Segment Start: Text passage
In respect to the start-up company, I’m unable to publicly share the specific insights I found while performing research for the company. If you’d like to know more about the research process, please reach out to me.
Using our research, we distilled our customer needs into a feature list that described all of the functionality that should be included in the web app. Based on our research, we expected to have 3 separate views for each of our user groups: students, advisors, and administrators. During my time with the project, we focused first on creating a feature list for student and advisor views.
I've documented some key features for each view. I'm unable to describe the specific user insights that informed each of these features in respect to the comapny, but I do make sure that each of these features meet a user or business need.
We started by creating low-resolution, low-fidelity wireframes. There were three core screens in the student view: 'Homepage', 'Create Courseplan', and 'Edit Courseplan'. Initially, we expected a lot of students to not care enough to go beyond the homepage, so our original thought was to place as much important information as possible on the opening screen.
Segment End: Text passage
Segment Start: Provided material
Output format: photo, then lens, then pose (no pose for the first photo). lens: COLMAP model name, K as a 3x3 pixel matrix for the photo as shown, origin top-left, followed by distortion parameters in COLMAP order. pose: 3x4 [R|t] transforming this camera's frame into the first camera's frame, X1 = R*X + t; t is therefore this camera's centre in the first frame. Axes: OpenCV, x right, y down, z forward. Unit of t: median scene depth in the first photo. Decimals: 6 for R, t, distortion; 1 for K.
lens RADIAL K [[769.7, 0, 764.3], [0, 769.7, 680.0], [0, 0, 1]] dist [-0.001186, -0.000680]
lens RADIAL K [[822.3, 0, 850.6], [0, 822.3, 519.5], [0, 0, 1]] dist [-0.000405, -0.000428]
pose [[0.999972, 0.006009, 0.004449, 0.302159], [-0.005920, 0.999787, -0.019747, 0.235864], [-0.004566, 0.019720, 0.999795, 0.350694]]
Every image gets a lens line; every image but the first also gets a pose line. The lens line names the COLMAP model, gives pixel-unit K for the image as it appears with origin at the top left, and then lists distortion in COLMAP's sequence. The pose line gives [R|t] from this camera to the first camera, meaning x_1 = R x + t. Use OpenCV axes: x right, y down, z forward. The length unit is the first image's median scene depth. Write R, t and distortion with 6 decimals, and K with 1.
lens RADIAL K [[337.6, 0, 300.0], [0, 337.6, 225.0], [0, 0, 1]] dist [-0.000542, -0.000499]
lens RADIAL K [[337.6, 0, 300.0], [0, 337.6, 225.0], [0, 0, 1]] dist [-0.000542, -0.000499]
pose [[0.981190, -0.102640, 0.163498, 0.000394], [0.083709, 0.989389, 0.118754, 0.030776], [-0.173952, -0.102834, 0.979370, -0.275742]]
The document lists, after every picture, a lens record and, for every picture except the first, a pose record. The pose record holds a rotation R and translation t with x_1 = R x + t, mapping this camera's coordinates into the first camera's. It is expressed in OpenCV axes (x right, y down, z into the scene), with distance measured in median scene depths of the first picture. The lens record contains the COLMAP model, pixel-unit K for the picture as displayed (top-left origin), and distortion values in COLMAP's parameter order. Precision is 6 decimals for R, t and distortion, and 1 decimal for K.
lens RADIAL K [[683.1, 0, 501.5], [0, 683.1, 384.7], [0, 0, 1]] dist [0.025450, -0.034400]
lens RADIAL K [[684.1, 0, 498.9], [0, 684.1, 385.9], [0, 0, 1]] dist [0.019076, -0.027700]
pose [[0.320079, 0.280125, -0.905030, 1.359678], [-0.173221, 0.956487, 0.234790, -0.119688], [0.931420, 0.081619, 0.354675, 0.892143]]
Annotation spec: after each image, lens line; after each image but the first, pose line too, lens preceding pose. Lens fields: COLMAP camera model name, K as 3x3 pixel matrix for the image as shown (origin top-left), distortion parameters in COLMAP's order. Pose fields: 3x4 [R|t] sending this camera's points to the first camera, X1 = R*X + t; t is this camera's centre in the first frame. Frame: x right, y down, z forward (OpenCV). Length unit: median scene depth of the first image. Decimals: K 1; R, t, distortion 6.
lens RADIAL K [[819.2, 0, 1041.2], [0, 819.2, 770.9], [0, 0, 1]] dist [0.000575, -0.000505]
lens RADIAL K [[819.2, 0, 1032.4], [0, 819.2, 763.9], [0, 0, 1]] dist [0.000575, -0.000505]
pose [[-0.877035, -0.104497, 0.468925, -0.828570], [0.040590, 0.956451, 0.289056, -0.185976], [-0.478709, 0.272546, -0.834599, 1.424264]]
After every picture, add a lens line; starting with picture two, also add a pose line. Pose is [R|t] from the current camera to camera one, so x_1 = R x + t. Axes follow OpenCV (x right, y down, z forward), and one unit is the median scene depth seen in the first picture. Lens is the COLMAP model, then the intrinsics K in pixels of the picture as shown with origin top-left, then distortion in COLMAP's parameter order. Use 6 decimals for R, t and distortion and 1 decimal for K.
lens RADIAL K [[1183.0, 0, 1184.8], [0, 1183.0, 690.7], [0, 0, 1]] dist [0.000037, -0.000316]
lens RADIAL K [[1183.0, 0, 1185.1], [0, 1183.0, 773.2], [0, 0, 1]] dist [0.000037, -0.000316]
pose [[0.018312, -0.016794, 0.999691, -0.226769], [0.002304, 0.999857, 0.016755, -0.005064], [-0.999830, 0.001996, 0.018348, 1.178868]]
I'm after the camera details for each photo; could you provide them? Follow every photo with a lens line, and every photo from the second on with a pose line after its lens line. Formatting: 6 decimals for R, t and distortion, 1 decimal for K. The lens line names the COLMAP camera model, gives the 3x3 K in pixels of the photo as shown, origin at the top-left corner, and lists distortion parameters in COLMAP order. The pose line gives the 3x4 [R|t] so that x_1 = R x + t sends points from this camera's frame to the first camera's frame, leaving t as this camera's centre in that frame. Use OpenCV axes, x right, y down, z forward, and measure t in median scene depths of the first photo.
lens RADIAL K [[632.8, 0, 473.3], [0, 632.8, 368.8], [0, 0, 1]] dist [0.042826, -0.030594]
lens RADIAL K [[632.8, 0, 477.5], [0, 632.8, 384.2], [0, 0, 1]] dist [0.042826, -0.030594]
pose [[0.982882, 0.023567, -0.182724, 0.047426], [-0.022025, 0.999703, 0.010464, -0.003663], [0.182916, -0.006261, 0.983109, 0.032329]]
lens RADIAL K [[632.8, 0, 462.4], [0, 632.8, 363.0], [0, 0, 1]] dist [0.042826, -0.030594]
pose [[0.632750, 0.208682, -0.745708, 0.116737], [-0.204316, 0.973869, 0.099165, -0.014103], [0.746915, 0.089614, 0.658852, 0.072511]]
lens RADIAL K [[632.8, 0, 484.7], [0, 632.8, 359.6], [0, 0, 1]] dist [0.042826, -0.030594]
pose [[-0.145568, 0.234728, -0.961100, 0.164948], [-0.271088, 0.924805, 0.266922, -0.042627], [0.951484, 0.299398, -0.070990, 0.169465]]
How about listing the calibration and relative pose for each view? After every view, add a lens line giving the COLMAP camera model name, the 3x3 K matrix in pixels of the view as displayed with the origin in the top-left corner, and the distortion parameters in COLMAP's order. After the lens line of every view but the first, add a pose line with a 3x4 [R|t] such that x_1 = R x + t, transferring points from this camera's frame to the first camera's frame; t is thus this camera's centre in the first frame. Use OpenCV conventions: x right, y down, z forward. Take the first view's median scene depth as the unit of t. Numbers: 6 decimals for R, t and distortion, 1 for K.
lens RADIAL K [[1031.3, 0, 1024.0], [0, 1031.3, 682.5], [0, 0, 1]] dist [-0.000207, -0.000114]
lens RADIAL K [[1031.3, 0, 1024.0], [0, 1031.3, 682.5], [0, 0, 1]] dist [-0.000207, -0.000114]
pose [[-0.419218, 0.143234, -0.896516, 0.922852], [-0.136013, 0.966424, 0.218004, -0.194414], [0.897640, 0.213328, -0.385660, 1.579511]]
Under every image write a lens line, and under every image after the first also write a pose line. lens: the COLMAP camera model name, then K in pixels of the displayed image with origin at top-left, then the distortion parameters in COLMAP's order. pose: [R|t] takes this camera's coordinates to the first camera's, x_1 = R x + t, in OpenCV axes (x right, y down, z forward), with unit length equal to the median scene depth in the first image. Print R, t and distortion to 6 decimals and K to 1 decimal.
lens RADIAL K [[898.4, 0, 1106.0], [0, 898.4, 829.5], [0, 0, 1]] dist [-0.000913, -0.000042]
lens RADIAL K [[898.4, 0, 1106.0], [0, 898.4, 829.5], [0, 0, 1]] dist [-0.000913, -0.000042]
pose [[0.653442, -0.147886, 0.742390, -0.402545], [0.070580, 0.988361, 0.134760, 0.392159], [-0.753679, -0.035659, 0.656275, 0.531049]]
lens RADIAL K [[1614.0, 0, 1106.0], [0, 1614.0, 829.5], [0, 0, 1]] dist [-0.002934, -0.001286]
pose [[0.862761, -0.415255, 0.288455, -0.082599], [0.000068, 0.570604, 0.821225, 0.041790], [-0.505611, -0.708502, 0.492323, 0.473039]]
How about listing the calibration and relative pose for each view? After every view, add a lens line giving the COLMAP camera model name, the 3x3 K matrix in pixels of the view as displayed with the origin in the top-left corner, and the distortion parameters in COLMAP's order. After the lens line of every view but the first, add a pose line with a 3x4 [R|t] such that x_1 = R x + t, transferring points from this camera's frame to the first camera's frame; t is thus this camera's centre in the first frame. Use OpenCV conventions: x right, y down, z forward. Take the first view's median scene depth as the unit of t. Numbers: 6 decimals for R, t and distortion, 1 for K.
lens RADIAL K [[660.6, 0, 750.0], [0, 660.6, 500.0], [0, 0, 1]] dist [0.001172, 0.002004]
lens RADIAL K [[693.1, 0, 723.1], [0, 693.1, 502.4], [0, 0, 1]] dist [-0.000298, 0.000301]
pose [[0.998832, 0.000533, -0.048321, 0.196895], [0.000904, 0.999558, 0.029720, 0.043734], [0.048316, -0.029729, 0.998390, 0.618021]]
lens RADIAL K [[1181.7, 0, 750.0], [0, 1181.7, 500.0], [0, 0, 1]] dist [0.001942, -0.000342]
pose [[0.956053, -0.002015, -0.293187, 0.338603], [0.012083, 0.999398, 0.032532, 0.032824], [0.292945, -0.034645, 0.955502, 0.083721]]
Segment End: Provided material
Exercise: In the web app design text, which three user groups was the app expected to have separate views for?

Written response: Students, advisors, and administrators.